## PROBLEM DESCRIPTION
Write out every line of these records word for word, leaving out the pictures.

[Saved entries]
┌──

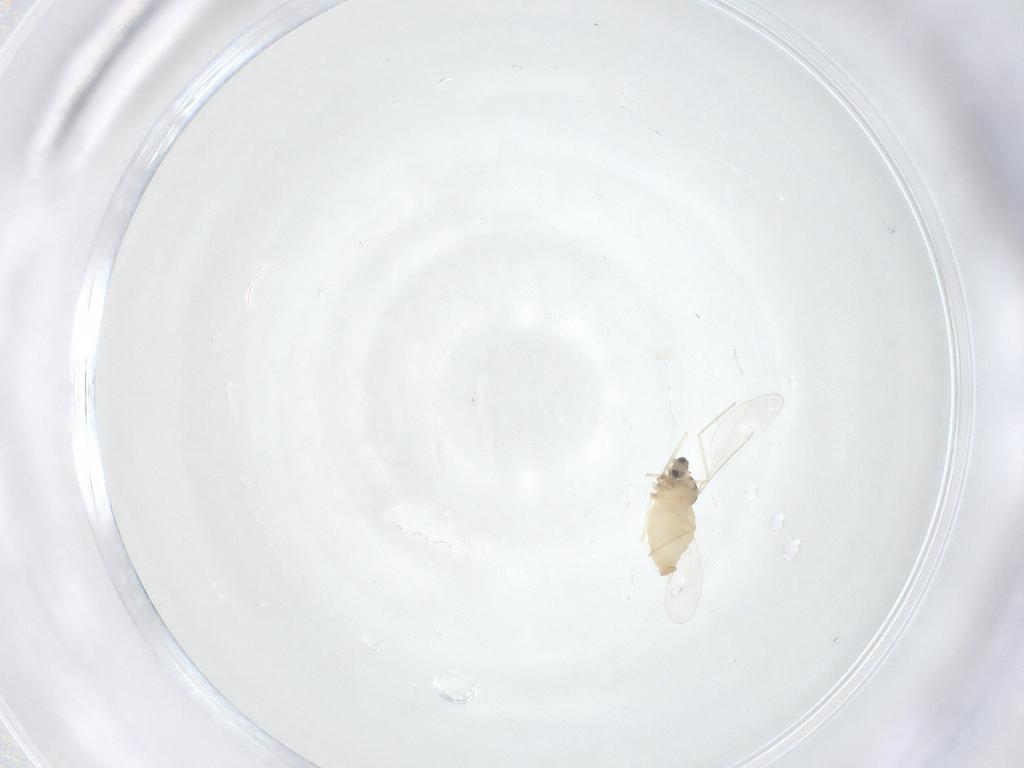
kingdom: Animalia
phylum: Arthropoda
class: Insecta
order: Diptera
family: Cecidomyiidae
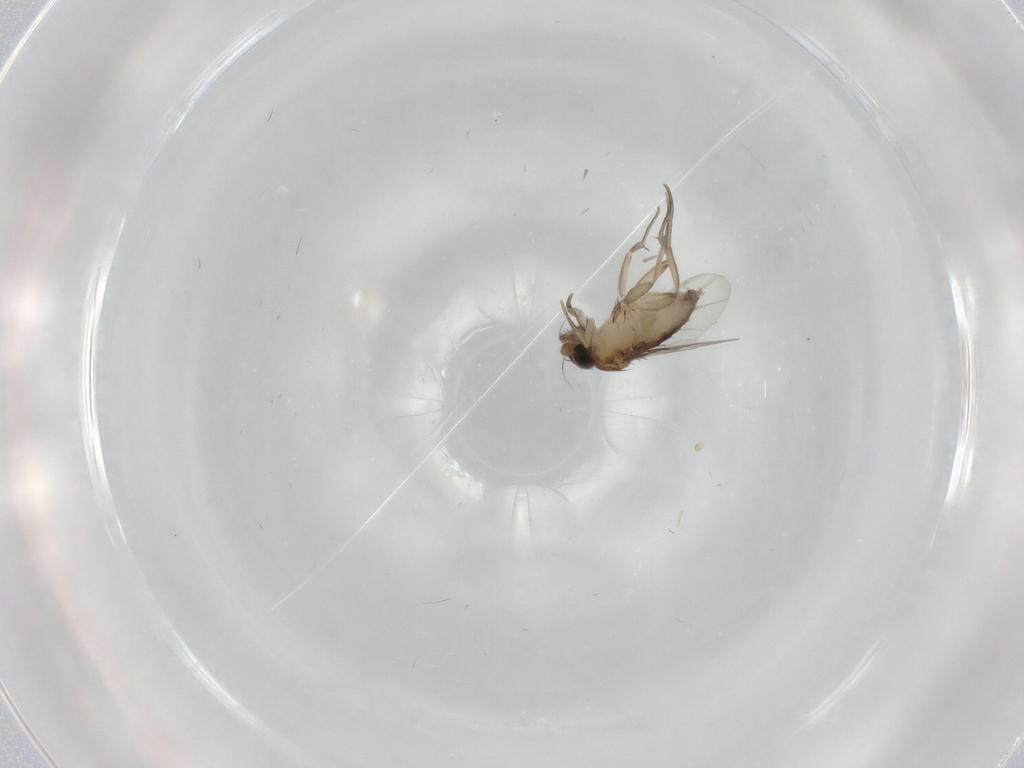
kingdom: Animalia
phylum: Arthropoda
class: Insecta
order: Diptera
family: Phoridae
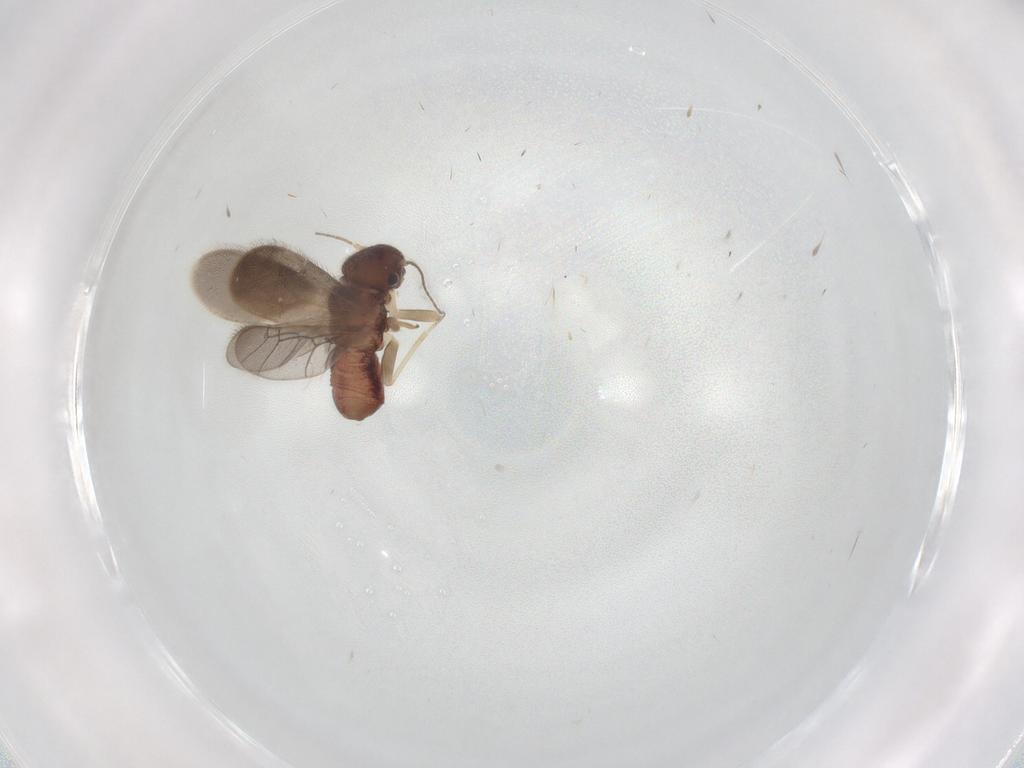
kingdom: Animalia
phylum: Arthropoda
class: Insecta
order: Psocodea
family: Archipsocidae
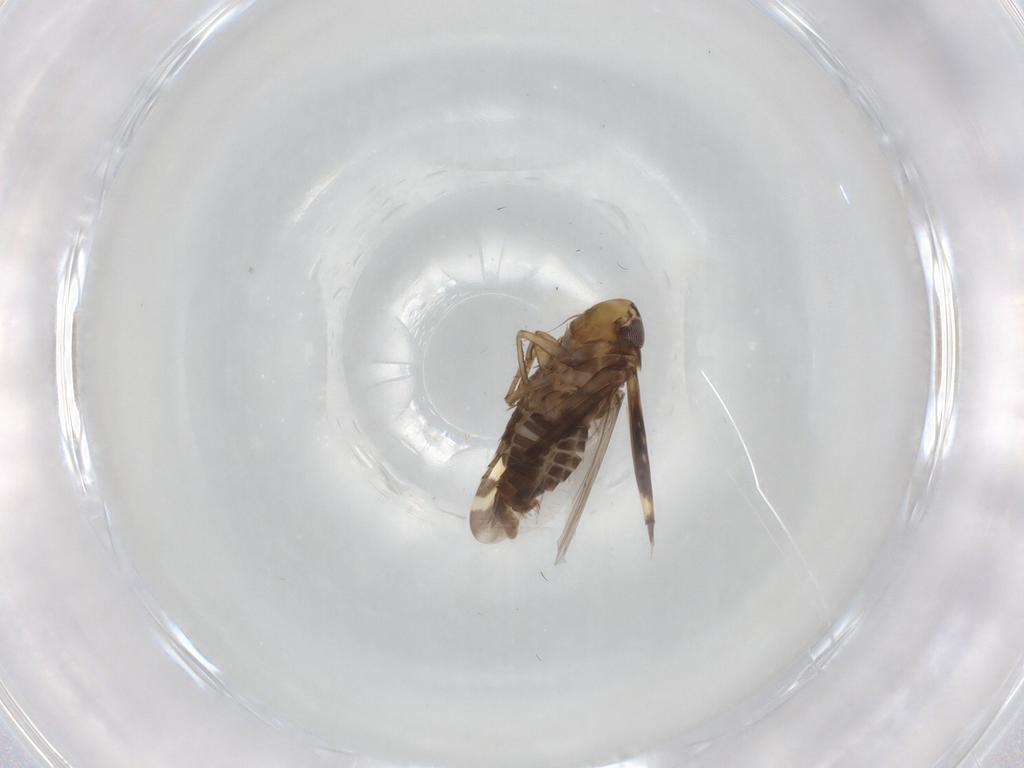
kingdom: Animalia
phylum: Arthropoda
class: Insecta
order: Hemiptera
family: Cicadellidae
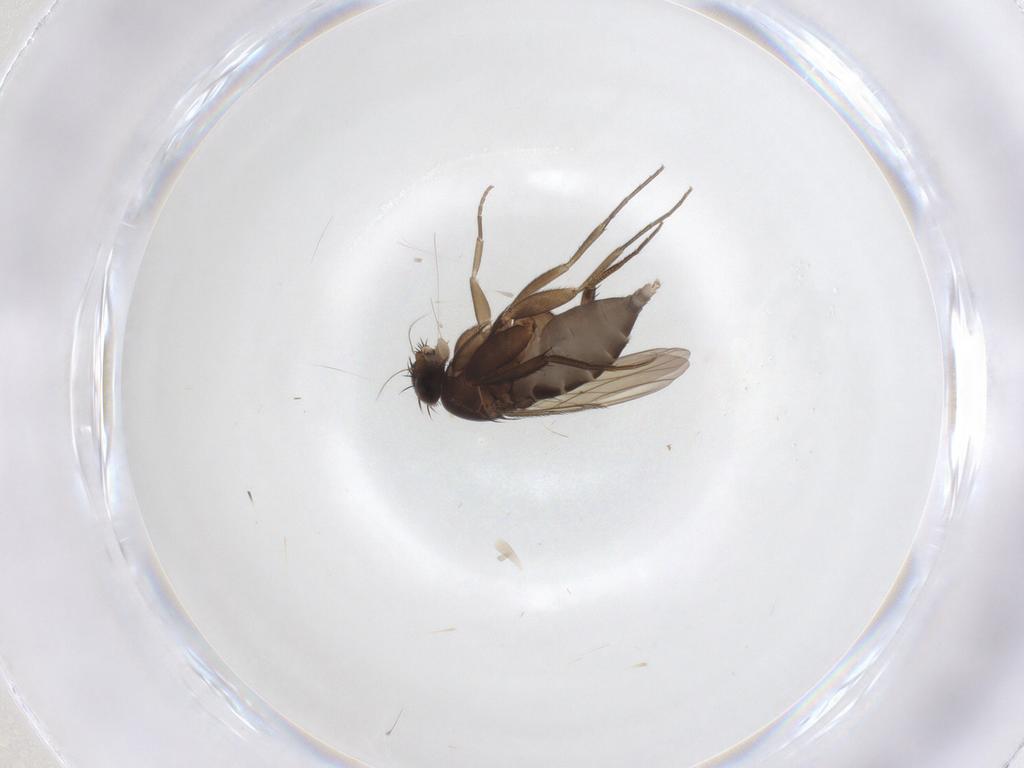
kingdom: Animalia
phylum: Arthropoda
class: Insecta
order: Diptera
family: Phoridae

└──

## THE OUTPUT
kingdom: Animalia
phylum: Arthropoda
class: Insecta
order: Diptera
family: Cecidomyiidae
kingdom: Animalia
phylum: Arthropoda
class: Insecta
order: Diptera
family: Phoridae
kingdom: Animalia
phylum: Arthropoda
class: Insecta
order: Psocodea
family: Archipsocidae
kingdom: Animalia
phylum: Arthropoda
class: Insecta
order: Hemiptera
family: Cicadellidae
kingdom: Animalia
phylum: Arthropoda
class: Insecta
order: Diptera
family: Phoridae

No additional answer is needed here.